The British Board of Film Classification (BBFC) has given a PG age rating to a film produced for the Museum of Liverpool. THE POWER AND THE GLORY? is the first film to be shown in The Museum of Liverpool’s brand new theatre, which opens to the public on Thursday 28 March 2013.
The 20 minute film THE POWER AND THE GLORY? by Hurricane Films, was made specifically for the Museum and is rated PG for archive images of historical events including World War I and news footage of Bloody Sunday. The film will be shown in the Museum of Liverpool theatre nine times a day every 45 minutes from 10:15am until 4:15pm and no tickets are required.
David Austin, Assistant Director, BBFC said: “The BBFC’s key role is child protection, under the Licensing Act and Video Recordings Act we provide age ratings for releases at the cinema and on DVD or Blu-Ray respectively, but we also work to provide ratings for those who seek age ratings voluntarily whether for online films or museum installations such as this. THE POWER AND THE GLORY? contains some images that younger children may find upsetting and it’s useful for parents to be able to read about the short film before they take younger children.”
Dr David Fleming, Director of National Museums Liverpool said: “We have tried to create a film which gives a very real interpretation of the British Empire. THE POWER AND THE GLORY? doesn’t shy away from telling the story of Liverpool’s involvement in the rise of the British Empire and its impact on the rest of the world, questioning some assumptions about its benefits and in turn asking the audience to ponder those questions themselves.
“The growth of the British Empire and the coming of the Industrial Revolution created the conditions for the rise of Liverpool, but it also led to Liverpool’s economic decline. The film uses powerful imagery and references to key events in world history to tell this story, which we hope will enlighten visitors to the Museum who want to find out more about the history of the city.”
The BBFC provides BBFCinsight content information about every film given an age rating, the BBFCinsight for THE POWER AND THE GLORY? reads: THE POWER AND THE GLORY? documents the growth and power of the British Empire and its effects on society and world events. The film touches on most of the conflicts in which Great Britain has been involved over the past 400 years, using paintings and photographs. Those from the past century include images of dead bodies on the battlefield as well as brief images of street rioting. There are older images of African slaves packed into a ship and of an emaciated child in a British concentration camp in South Africa.
PG stands for Parental Guidance. A PG film should not disturb a child aged around eight or older. However, parents are advised to consider whether the content may upset younger or more sensitive children.
Notes to editors
About the BBFC
The BBFC is an independent, private, not for profit company which classifies films, videos, DVDs and certain video games, advertisements and trailers.
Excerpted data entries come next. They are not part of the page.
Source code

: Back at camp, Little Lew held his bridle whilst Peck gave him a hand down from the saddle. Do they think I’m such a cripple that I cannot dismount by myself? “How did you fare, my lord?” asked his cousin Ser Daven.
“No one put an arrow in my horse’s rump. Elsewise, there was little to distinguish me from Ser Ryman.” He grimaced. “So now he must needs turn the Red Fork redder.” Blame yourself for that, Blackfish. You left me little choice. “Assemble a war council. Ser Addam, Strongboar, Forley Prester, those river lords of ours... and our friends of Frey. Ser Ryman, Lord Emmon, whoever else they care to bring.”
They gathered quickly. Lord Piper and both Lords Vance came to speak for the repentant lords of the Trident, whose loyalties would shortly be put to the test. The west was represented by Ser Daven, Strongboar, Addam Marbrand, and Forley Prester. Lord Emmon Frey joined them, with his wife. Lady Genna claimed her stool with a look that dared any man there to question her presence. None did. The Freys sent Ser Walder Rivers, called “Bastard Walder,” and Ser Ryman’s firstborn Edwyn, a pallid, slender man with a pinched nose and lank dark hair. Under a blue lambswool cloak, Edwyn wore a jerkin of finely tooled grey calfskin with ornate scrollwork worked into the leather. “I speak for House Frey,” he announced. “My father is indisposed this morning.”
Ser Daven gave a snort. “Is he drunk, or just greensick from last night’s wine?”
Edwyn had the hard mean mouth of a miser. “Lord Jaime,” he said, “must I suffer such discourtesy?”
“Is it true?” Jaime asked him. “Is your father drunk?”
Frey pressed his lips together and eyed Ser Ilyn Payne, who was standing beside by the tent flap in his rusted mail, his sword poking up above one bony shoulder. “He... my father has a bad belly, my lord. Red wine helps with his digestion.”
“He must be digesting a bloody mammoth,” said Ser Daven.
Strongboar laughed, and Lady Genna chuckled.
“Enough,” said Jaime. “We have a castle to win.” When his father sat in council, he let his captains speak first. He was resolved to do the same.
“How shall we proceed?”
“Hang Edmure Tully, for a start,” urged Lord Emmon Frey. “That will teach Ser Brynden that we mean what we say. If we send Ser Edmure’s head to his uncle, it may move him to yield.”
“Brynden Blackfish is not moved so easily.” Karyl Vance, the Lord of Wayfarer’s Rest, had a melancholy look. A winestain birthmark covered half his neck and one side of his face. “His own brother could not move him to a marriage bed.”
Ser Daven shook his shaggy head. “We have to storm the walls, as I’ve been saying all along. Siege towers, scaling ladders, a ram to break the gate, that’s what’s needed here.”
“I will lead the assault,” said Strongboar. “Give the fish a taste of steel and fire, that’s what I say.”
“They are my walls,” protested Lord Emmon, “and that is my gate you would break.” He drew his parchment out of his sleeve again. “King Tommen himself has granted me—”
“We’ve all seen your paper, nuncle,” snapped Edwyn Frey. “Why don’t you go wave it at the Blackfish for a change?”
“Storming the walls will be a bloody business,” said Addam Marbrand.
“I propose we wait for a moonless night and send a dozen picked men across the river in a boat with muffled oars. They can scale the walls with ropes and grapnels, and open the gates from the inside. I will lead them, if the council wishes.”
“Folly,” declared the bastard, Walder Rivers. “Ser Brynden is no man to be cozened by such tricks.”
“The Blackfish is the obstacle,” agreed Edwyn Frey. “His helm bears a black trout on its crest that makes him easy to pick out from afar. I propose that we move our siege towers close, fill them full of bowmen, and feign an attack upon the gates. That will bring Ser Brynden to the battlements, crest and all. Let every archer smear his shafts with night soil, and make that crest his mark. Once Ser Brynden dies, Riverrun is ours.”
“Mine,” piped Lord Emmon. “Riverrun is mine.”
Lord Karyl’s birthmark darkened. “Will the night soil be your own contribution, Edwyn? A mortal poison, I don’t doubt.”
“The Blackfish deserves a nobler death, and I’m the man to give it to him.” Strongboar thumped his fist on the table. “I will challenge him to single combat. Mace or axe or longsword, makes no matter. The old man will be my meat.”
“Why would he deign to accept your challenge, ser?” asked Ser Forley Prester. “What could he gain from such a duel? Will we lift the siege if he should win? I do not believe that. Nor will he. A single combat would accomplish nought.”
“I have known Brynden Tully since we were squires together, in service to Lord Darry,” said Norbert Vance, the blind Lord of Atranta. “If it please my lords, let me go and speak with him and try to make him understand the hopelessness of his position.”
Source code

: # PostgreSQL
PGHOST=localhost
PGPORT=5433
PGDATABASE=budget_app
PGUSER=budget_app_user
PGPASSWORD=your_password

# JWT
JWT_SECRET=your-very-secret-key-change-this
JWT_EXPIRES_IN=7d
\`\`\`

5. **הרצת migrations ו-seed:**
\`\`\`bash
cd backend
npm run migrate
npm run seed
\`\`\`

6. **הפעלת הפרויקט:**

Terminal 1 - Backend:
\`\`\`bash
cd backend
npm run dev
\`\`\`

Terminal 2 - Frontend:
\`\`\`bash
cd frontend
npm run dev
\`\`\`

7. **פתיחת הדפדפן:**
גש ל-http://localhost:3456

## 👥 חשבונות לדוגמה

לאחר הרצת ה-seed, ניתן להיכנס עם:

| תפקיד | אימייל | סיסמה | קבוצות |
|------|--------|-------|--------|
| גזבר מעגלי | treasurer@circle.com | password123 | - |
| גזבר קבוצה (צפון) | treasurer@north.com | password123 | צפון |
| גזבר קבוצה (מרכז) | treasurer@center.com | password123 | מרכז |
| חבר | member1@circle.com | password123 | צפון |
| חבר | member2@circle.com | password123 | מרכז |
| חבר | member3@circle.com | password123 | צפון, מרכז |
The BBFC operates transparent, well-understood and trusted co-regulatory and self regulatory classification regimes based on years of expertise and published Guidelines which reflect public opinion and the risk of harm; and is accountable to Parliament.
Museum of Liverpool
The Museum of Liverpool is the country’s most visited museum outside of London. It is the largest newly-built national museum in Britain for more than a century, demonstrating Liverpool’s unique contribution to the world.
As the first national museum devoted to the history of a regional city, it showcases popular culture while tackling social, historical and contemporary issues and is a fantastic, free family day out. It has attracted nearly 1.8million visitors since opening in July 2011. The prestigious Council of Europe Museum Prize for 2013 was awarded to the Museum for its commitment to human rights as well as its work with children and families from all backgrounds.
The Museum has received generous support from several major funders, along with grants from trusts and foundations, corporate support and individual donations. Major funders include the Northwest Regional Development Agency (NWDA), The European Regional Development Fund (ERDF), the Heritage Lottery Fund (HLF), the Department for Culture Media and Sport (DCMS),Garfield Weston Foundation and the Clore Duffield Foundation.